▸ Vorliegender Text

******************************

Boxen in Saudi-Arabien: Oleksandr Usyk und Tyson Fury mit ...
Vor 50 Jahren brachte Regisseur Francis Ford Coppola „Der Pate: Teil 2“ auf die große Leinwand. Die Hollywoodlegende schuf mit der Mafiasaga um Macht, Geld und Gewalt ein Musterbeispiel für eine erfolgreiche Fortsetzung – und zwar dank ganz bestimmter Formeln. Dass diese nicht nur damals ein Millionenpublikum in die Kinos trieben, sondern heutzutage auch Boxfans weltweit vor den Fernseher oder Computer locken können, soll sich an diesem Samstag (Start der Veranstaltung um 16.30 Uhr MEZ bei DAZN) in Saudi-Arabiens Hauptstadt Riad zeigen.

******************************

▸ Aufgaben
1 - Beantworte anhand des Textes über Boxen in Saudi-Arabien kurz diese Fragen:
(a) Welcher Regisseur brachte „Der Pate: Teil 2“ ins Kino?
(b) Vor wie vielen Jahren geschah das?
(c) In welcher Stadt findet die Veranstaltung am Samstag statt?
2 - Gib die Stelle im Text über Boxen in Saudi-Arabien zwischen „Boxen in Saudi-Arabien: Oleksandr“ und „Hauptstadt Riad zeigen.“ einschließlich wieder und tausche dabei „Samstag“ gegen „Sonntag“ aus.

▸ Auszug aus Datensatz
******************************

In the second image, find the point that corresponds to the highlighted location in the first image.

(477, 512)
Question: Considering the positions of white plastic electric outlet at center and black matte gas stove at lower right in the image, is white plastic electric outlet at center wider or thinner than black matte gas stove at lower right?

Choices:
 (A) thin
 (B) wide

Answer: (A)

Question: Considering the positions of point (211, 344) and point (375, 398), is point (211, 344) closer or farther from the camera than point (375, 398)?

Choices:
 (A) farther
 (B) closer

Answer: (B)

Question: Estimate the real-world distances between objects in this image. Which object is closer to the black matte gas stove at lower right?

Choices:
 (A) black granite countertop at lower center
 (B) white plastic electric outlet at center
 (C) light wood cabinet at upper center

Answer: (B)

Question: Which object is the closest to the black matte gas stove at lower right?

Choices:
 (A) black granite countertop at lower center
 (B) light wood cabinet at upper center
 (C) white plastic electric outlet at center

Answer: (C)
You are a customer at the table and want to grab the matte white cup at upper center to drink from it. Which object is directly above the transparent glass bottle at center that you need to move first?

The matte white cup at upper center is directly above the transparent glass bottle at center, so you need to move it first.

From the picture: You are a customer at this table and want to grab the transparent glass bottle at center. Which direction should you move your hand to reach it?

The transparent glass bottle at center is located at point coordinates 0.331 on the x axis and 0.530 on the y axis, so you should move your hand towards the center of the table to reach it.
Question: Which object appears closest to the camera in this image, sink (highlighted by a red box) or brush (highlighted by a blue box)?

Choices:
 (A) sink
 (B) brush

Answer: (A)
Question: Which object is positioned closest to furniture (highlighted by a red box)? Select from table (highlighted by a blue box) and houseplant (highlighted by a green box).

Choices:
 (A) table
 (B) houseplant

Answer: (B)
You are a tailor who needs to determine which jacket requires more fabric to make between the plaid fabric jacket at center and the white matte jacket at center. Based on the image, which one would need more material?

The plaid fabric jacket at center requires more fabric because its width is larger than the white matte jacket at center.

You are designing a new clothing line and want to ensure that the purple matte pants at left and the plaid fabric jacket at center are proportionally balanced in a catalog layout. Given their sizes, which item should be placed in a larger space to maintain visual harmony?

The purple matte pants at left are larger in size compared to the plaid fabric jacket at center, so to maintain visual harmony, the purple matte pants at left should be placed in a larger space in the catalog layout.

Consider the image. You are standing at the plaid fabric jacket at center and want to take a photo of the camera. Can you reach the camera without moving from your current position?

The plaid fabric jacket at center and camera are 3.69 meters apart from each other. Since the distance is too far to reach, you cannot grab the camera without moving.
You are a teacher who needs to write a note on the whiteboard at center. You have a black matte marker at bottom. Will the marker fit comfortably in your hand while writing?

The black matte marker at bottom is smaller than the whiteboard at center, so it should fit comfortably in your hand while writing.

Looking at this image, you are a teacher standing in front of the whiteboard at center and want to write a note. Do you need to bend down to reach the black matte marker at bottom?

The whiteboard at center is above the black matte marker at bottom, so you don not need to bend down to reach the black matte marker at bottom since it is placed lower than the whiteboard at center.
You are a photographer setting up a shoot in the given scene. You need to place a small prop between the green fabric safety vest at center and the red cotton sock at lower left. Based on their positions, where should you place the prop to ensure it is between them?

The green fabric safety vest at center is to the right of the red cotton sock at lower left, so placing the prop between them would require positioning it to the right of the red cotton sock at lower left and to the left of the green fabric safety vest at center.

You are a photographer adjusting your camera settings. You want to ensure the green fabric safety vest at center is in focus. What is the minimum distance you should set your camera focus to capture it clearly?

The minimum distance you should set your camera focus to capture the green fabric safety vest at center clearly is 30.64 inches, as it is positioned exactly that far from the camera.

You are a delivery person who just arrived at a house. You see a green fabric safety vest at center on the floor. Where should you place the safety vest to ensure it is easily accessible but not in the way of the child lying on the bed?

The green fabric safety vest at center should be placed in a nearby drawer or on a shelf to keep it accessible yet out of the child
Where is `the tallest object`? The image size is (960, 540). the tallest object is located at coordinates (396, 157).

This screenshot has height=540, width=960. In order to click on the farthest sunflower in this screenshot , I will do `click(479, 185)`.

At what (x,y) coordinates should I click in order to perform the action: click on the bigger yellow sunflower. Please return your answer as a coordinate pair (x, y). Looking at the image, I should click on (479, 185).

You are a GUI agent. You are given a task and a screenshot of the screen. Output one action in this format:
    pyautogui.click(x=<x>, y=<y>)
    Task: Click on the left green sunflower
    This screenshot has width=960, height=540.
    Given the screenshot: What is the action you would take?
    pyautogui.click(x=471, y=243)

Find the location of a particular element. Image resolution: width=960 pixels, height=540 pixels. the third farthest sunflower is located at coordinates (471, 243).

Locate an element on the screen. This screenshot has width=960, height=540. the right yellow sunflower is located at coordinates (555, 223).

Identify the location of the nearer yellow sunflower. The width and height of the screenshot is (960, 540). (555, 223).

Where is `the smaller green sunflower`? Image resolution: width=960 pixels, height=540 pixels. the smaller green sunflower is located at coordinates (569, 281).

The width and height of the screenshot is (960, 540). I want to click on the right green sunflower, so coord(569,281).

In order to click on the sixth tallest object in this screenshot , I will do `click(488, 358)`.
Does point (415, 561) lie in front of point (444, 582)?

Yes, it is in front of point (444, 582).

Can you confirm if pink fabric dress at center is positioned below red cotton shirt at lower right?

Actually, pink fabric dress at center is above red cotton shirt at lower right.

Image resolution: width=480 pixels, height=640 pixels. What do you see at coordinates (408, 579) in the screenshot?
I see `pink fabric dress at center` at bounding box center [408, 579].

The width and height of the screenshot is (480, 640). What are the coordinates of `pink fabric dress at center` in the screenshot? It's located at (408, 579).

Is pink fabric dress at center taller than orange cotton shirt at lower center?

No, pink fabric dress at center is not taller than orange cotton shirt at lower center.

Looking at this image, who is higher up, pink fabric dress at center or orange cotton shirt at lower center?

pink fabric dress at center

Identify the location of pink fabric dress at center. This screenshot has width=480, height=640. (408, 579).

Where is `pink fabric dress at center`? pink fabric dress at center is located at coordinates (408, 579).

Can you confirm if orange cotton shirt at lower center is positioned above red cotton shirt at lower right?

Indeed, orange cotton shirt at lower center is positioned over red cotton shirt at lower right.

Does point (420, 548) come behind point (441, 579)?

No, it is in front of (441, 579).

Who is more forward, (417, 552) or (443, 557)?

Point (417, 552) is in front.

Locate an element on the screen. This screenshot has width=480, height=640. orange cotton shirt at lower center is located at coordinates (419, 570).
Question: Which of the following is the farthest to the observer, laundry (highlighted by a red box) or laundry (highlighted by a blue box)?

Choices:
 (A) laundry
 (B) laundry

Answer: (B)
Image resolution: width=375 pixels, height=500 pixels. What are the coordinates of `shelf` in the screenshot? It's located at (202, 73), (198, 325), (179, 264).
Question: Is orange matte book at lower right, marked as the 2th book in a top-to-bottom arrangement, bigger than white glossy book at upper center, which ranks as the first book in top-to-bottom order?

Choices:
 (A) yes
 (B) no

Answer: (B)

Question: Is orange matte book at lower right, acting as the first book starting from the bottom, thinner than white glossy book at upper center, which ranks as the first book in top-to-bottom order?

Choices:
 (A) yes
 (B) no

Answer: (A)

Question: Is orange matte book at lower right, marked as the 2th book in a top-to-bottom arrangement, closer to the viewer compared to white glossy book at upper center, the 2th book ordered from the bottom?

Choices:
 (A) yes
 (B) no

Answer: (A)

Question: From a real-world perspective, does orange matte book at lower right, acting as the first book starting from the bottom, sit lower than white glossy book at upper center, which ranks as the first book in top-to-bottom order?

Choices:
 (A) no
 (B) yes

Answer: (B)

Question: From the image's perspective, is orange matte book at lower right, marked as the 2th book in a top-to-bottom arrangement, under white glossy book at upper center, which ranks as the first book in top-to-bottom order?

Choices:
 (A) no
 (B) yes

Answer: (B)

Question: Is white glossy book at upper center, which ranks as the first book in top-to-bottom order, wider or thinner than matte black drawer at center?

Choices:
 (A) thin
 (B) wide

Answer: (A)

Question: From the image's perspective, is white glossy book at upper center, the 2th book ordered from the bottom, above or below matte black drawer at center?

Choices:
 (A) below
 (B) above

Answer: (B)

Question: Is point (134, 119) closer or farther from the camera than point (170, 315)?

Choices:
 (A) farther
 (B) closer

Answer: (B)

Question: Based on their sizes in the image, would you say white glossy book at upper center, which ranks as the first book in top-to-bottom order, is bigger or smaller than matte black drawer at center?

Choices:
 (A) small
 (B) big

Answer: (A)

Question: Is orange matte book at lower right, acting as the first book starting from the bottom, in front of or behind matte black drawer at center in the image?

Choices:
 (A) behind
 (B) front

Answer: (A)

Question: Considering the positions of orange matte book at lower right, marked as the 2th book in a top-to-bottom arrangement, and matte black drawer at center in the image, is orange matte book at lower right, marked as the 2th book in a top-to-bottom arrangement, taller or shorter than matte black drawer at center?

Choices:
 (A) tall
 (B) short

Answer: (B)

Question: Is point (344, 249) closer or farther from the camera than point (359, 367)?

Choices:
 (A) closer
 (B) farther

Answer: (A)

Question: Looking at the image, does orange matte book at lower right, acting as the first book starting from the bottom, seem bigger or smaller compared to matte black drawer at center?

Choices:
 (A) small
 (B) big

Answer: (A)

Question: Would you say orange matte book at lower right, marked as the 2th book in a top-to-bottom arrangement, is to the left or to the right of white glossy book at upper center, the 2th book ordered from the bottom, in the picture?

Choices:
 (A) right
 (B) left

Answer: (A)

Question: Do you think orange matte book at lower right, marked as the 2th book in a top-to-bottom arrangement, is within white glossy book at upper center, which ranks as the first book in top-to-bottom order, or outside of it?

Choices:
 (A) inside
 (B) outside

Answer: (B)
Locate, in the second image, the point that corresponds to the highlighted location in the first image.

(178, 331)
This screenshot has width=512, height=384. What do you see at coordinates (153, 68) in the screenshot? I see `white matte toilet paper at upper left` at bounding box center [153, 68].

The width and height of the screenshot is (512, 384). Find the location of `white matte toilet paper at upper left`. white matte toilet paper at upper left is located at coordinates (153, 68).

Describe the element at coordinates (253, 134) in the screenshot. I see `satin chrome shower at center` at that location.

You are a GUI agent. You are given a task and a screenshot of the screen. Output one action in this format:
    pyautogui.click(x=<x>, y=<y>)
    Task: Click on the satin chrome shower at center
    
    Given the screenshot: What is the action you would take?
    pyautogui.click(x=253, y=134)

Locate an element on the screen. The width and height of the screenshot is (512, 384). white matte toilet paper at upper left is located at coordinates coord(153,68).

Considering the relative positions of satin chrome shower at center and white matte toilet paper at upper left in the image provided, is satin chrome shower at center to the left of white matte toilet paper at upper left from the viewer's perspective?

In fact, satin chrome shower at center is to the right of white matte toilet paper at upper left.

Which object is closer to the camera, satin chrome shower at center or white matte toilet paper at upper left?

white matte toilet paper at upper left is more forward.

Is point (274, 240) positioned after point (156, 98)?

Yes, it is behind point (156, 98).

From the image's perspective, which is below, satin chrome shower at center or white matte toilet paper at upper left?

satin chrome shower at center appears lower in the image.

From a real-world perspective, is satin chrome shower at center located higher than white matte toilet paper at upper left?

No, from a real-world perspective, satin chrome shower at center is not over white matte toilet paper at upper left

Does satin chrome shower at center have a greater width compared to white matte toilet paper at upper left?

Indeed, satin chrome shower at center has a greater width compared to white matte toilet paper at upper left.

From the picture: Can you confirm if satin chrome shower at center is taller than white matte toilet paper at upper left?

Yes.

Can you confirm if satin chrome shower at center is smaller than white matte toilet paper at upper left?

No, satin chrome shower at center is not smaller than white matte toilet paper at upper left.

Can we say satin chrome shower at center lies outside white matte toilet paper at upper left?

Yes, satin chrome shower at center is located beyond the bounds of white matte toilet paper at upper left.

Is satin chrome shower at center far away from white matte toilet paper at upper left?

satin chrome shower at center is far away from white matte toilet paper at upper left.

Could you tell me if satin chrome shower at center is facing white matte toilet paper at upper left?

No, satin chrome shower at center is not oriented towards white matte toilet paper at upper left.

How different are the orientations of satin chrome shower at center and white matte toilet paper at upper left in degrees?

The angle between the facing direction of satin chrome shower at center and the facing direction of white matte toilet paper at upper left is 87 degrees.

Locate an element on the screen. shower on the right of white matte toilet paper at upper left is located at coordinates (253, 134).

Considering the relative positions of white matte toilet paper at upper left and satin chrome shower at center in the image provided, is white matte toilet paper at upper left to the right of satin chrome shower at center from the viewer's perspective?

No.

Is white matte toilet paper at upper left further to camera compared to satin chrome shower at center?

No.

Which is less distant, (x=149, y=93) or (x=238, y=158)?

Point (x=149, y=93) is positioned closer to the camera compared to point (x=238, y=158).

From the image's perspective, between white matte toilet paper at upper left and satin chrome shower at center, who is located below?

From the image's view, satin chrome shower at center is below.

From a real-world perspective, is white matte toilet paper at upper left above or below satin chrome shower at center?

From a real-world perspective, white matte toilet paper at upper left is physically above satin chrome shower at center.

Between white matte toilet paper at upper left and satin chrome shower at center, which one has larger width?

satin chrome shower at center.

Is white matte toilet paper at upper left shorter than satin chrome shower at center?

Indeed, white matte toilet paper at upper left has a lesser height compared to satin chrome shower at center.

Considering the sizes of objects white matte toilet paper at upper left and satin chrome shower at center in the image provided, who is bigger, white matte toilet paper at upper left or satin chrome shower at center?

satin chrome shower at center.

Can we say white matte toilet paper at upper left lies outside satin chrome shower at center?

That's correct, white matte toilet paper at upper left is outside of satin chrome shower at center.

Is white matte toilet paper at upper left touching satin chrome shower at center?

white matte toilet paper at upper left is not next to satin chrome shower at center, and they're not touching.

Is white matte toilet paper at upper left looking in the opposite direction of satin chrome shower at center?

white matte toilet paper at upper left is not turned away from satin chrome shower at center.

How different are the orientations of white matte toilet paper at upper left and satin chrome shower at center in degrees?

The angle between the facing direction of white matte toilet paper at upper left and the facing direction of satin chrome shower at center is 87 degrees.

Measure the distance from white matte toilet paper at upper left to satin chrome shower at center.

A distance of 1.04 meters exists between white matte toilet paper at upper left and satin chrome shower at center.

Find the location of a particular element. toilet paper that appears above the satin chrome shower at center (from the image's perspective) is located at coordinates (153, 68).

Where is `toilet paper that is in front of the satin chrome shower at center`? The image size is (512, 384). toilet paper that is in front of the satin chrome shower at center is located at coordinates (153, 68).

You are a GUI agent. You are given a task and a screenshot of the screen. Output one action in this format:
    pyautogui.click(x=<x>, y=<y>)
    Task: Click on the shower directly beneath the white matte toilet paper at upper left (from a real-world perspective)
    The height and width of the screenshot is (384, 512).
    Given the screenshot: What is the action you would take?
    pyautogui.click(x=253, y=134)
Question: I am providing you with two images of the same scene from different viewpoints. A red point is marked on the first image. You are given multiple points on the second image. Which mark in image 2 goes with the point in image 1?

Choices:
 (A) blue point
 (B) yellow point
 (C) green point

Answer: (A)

******************************

▸ Ergebnisse je Aufgabe
1 -
(a) Francis Ford Coppola
(b) Vor 50 Jahren
(c) In Riad

2 -
Boxen in Saudi-Arabien: Oleksandr Usyk und Tyson Fury mit ...
Vor 50 Jahren brachte Regisseur Francis Ford Coppola „Der Pate: Teil 2“ auf die große Leinwand. Die Hollywoodlegende schuf mit der Mafiasaga um Macht, Geld und Gewalt ein Musterbeispiel für eine erfolgreiche Fortsetzung – und zwar dank ganz bestimmter Formeln. Dass diese nicht nur damals ein Millionenpublikum in die Kinos trieben, sondern heutzutage auch Boxfans weltweit vor den Fernseher oder Computer locken können, soll sich an diesem Sonntag (Start der Veranstaltung um 16.30 Uhr MEZ bei DAZN) in Saudi-Arabiens Hauptstadt Riad zeigen.